#### DATASET EXCERPTS ####
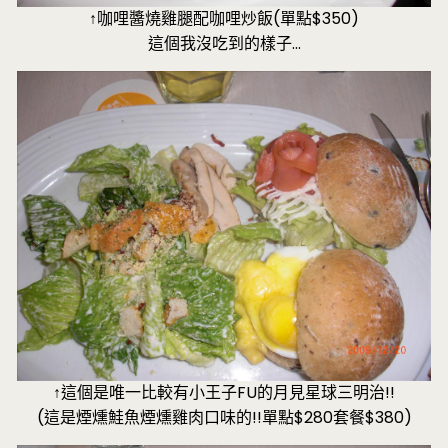
↑
咖哩醬燒雞腿配咖哩炒飯(單點$350)
這個我沒吃到的樣子…
↑這個是唯一比較有小王子FU的月見星球三明治!!
(這是煙燻鮭魚煙燻雞肉口味的!!單點$280套餐$380)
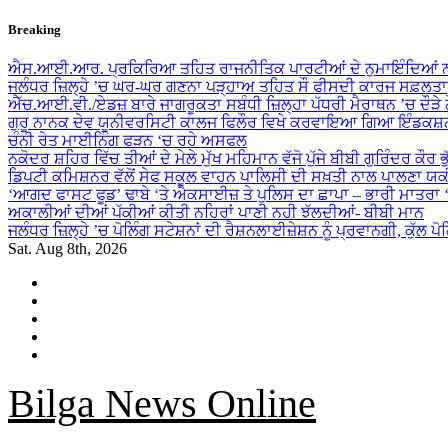
Skip
Breaking
to
content
ਐਸ.ਆਈ.ਆਰ. ਪ੍ਰਕਿਰਿਆ ਤਹਿਤ ਰਾਜਨੀਤਿਕ ਪਾਰਟੀਆਂ ਦੇ ਨੁਮਾਇੰਦਿਆਂ ਨ
ਜਲੰਧਰ ਜ਼ਿਲ੍ਹੇ ’ਚ ਘਰ-ਘਰ ਗਣਨਾ ਪੜ੍ਹਾਅ ਤਹਿਤ ਸੌ ਫੀਸਦੀ ਕਾਰਜ ਸਫ਼ਲਤਾ
ਐੱਚ.ਆਈ.ਵੀ./ਏਡਜ਼ ਬਾਰੇ ਜਾਗਰੂਕਤਾ ਸਬੰਧੀ ਜ਼ਿਲ੍ਹਾ ਪੱਧਰੀ ਮੈਰਾਥਨ ’ਚ ਦੌੜੇ
ਗੁਰੂ ਨਾਨਕ ਦੇਵ ਯੂਨੀਵਰਸਿਟੀ ਕਾਲਜ ਫਿਲੌਰ ਵਿਖੇ ਕਰਵਾਇਆ ਗਿਆ ਇੰਡਕਸ਼ਨ
ਚੰਨੀ ਰੇਤ ਮਾਈਨਿੰਗ ਫੜਨ ‘ਚ ਰਹੇ ਅਸਫਲ
ਨਕੋਦਰ ਸ਼ਹਿਰ ਵਿੱਚ ਤੀਆਂ ਦੇ ਮੇਲੇ ਮੁੱਖ ਮਹਿਮਾਨ ਵੱਜੋ ਪੁੱਜੇ ਬੀਬੀ ਗੁਰਿੰਦਰ ਕੌਰ ਭ
ਡਿਪਟੀ ਕਮਿਸ਼ਨਰ ਵੱਲੋਂ ਸੇਫ ਸਕੂਲ ਵਾਹਨ ਪਾਲਿਸੀ ਦੀ ਸਖ਼ਤੀ ਨਾਲ ਪਾਲਣਾ ਯ
‘ਆਗਦ ਫਾਸਟ ਫੂਡ’ ਢਾਬੇ ‘ਤੇ ਐਕਸਾਈਜ਼ ਤੇ ਪੁਲਿਸ ਦਾ ਛਾਪਾ – ਭਾਰੀ ਮਾਤਰਾ
ਅਕਾਲੀਆਂ ਦੀਆਂ ਪੱਕੀਆਂ ਕੀਤੀ ਨਹਿਰਾਂ ਪਾਣੀ ਨਹੀ ਝੱਲਦੀਆਂ- ਬੀਬੀ ਮਾਨ
ਜਲੰਧਰ ਜ਼ਿਲ੍ਹੇ ’ਚ ਪੋਲਿੰਗ ਸਟੇਸ਼ਨਾਂ ਦੀ ਰੈਸ਼ਨਲਾਈਜ਼ੇਸ਼ਨ ਨੂੰ ਪ੍ਰਵਾਨਗੀ, ਕੁੱਲ ਪ
Sat. Aug 8th, 2026
Bilga News Online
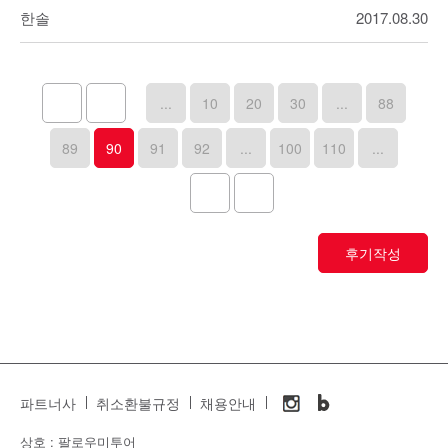
한솔
2017.08.30
...
10
20
30
...
88
89
90
91
92
...
100
110
...
후기작성
파트너사
취소환불규정
채용안내
상호 : 팔로우미투어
####
WHAT YOU NEED TO DO
Retype the lines from the very beginning through the line containing "(這是煙燻鮭魚煙燻雞肉口味的!!單點$280套餐$380)", both ends included, and leave the pictures out.

RESULT
↑
咖哩醬燒雞腿配咖哩炒飯(單點$350)
這個我沒吃到的樣子…
↑這個是唯一比較有小王子FU的月見星球三明治!!
(這是煙燻鮭魚煙燻雞肉口味的!!單點$280套餐$380)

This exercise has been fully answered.